Maybe the Best Book I’ve Ever Read…
What’s the best book you’ve ever read? When did you realize it? One page in or halfway through? And honestly, with so many out there, can you really have just one?
Amor Towles’ A Gentleman in Moscow found me in November, and I knew I’d be forever changed as a writer and reader after only a few pages. Actually, there was a more grand design that led me to this book. Or as my friend, Leila, called it, a God-wink.
My in-laws met a writer named Leila Meacham on a river cruise in Washington State a few years ago. Leila is more than a big deal in the publishing world. And when my wife went to have lunch on the boat as it passed near Red Mountain, she met Leila. They exchanged some words and then Leila retired to her room. But a few minutes later, she returned. She told my wife, “Something told me to come back and talk to you about your husband. I have a feeling he needs me.” As my biggest fan, my wife had of course told Leila that I was a writer, as well. (That’s the first God-wink in this story.)
Their next conversation led to exchanging numbers, and I was soon on the phone with Leila, absorbing advice and criticism worth its weight in gold. Leila was an English teacher all her life, and only started writing after she retired. Her book, Roses, hit the big time and soon she was running around with the A-listers.
Over the past few years, she’s been my guide. She has pushed me since day one to chase mastery in my craft. She’s taught me to analyze every word, every sentence. To study plot and structure. To edit and edit and edit again. We email often, and how she uses words even in short form is a master class. And she’s recommended a few books over the years that she thought did it right.
A Gentleman in Moscow was one of them. But I only picked it up after booking a trip in November to Russia. I’m that geek that likes to read a book set where I’m vacationing. I read Wine and War in Burgundy, and I read Druids in Ireland.
I booked my hotel for Moscow before I had decided to read this book. Before I knew what it was about. The day after booking, I was scrolling through my Kindle, trying to decide what to read on the plane, and I saw A Gentlemen. I thought, perhaps, it’s time. I got on Amazon to read the summary, and that’s where I found my next God-wink. The story is about Count Rostov who, during the early part of last century, is sentenced to spend the rest of his life within the confounds of the Hotel Metropole in Moscow. Guess what… I had booked the Hotel Metropole the day before!
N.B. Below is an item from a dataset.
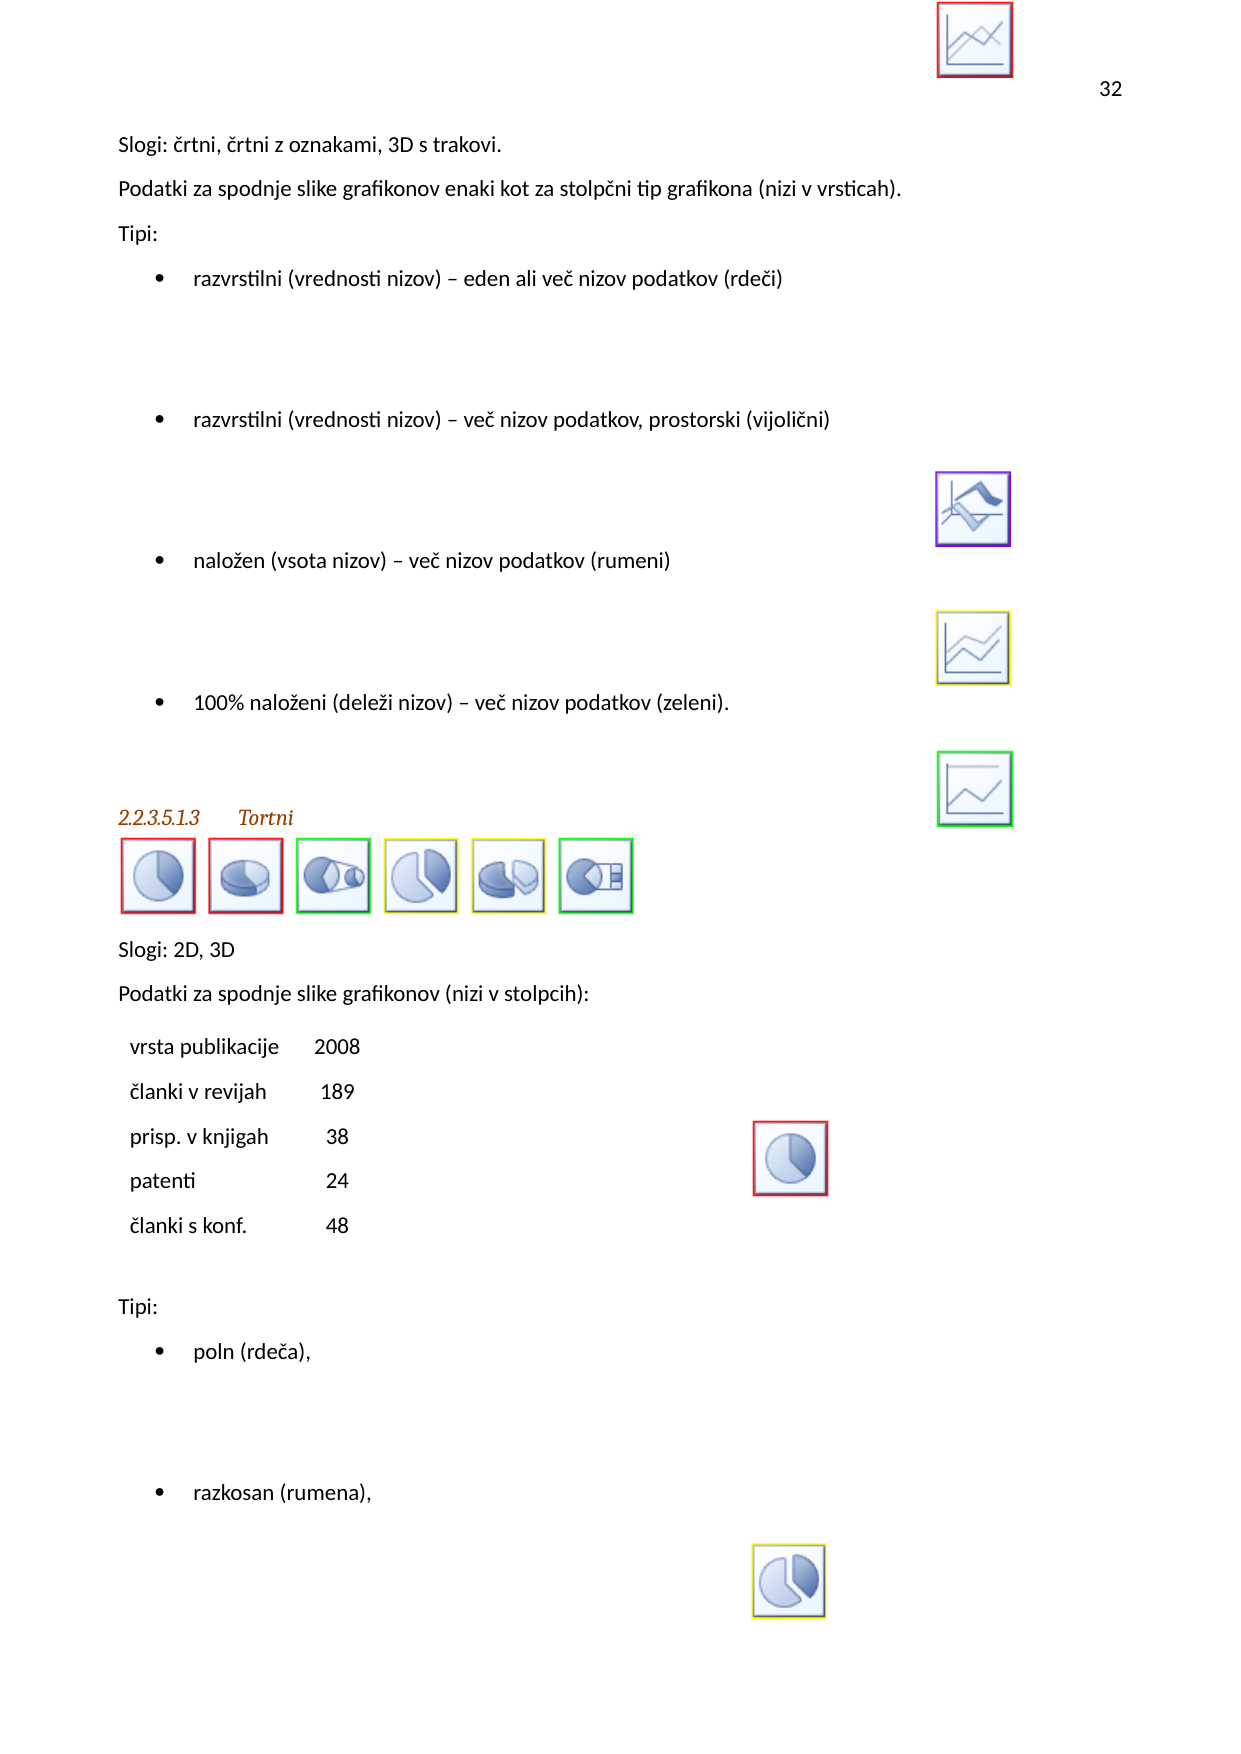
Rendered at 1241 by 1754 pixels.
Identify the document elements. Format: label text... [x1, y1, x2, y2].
You’re damn right I sat with my legs crossed in the lobby of the Hotel Metropole and drank my coffee and read this book every morning, thinking of Count Alexander Rostov sitting next to me. If only it had been one-hundred years earlier. If only he was real!
On to the book. Read it. Just read it. If you and I have anything in common, you’ll find it so refreshing and brilliant and intellectual. It actually took me longer than usual to finish, because I’d read particular sentences or paragraphs or thoughts and have to set my Kindle down for a moment. The way Amor Towles thinks is pure genius. Take the character and the story out of it, which are both addicting. His choices in how he describes the Count’s world are mind-boggling.
He writes, “Surely, the span of time between the placing of an order and the arrival of appetizers is one of the most perilous in all human interaction.” How well said. I read that line over and over and still talk about it.
Here’s my favorite. A captain visiting the hotel is sitting at the same bar as the Count. He notices the Count swirling his snifter and moves a stool closer. The captain says, “You seem like something is weighing on your mind. I mean, you set that brandy in motion about half an hour ago. If you’re not careful, the vortex you’ve created will drill a hole right through the floor and we’ll all end up in the basement.” I finished that line and had to go for a walk. The writer in me wanted to retire my pen, but the reader in me was so profoundly touched. This is why I read. This is why I write. You can see in absolute clarity the Count at that bar, swirling his glass, wrestling with a heavy thought.
And, oh, the character. Had I the option, Count Rostov is the fictional character I’d choose to dine with. Never has their been a more refined and proper gentleman. He says, “For what matters in life is not whether we receive a round of applause; what matters is whether we have the courage to venture forth despite the uncertainty of acclaim.”
It’s hard to claim a favorite book. Each day we pick new favorites in all things. But for now… I can claim with certainty that A Gentlemen in Moscow is the best book I’ve ever read.
Have you read it? What are your thoughts? Or… what’s your favorite book? Leave a reply below.